Gabrielle swallowed every bit of joy like a bitter pill. “What did you say?”
She swiped for her phone and he gave it to her. “You got a text from your sister, I guess, saying your dad’s car was hit. That’s why I’m letting you go. Madame will come after me when she finds you gone, but I don’t care. I never got to say goodbye to my parents. I can only assume they’re dead by now. I don’t want the same thing to happen to you.”
“So my dad is… he’s still alive? Is he okay?” She tried to read her messages, but her eyes blurred with tears. “Tell me what happened.”
“I don’t know. That’s why I’m letting you leave. You need to go and find out.”
“He was in the states. He does these car shows…”
Laying a hand on her back, Fidel pushed her out of the stall.
“Wait, where are my shoes?”
“I didn’t see them.” Kicking off his leather loafers, he said, “Here. Wear mine.”
They were far too big, but they were warm from his body.
“Come on.” He grabbed her wrist and pulled.
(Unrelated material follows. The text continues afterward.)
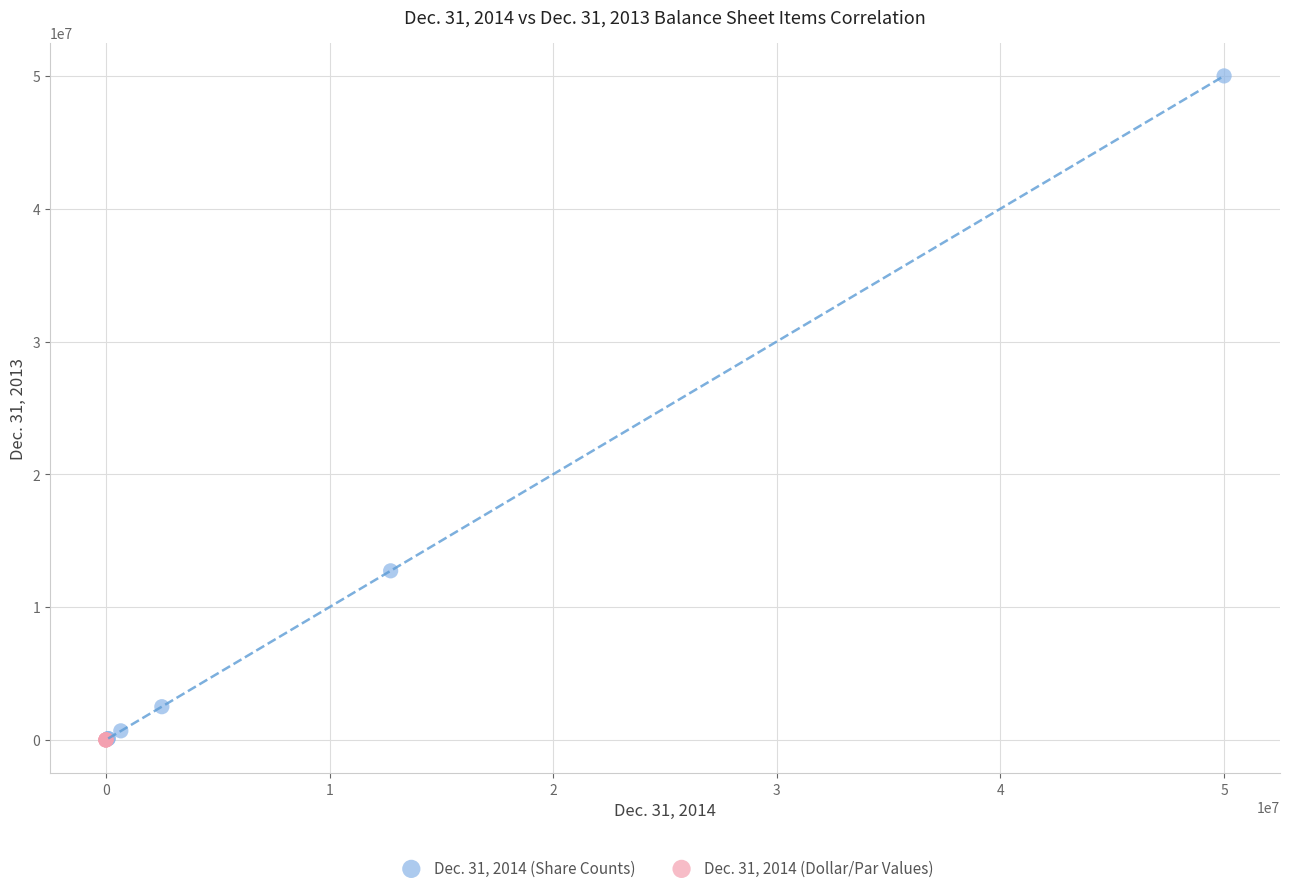

What are all the series names shown in the legend?

Dec. 31, 2014 (Share Counts), Dec. 31, 2014 (Dollar/Par Values)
She screamed from the pain, then tried to cover her mouth with her hand. That only made things worse. As she slipped across the stable in Fidel’s shoes, he said, “You need to move fast. You need to get off the property and then you’re in the clear. It’s morning, so the streets should be safe. Do you have far to go?”
“No,” she said. And then, without thinking, she begged him, “Come with me.”
“I can’t.” He stopped just inside the barn door. On the other side was freedom, but before she could taste it, she had to sample the bitterness of disappointment. “Gabrielle, I’m sorry. I can’t explain it, but I belong here.”
“No you don’t. Maybe you did at one time, but you don’t anymore. It’s time to go.”
“Not for me.” There was sadness in his eyes when he said, “Go now, and don’t look back. You should never have been here in the first place.”
“I know.” She blinked back tears. “This is a terrible place, but if I’d never come I would never have met you, and…”
He didn’t let her finish that though. His urgency met her despair in a kiss that stopped the earth from turning, if only for a moment. She already knew she loved him, though she couldn’t fathom why. Now, through the force of his kiss, she knew he loved her too.
And she knew she’d never see him again.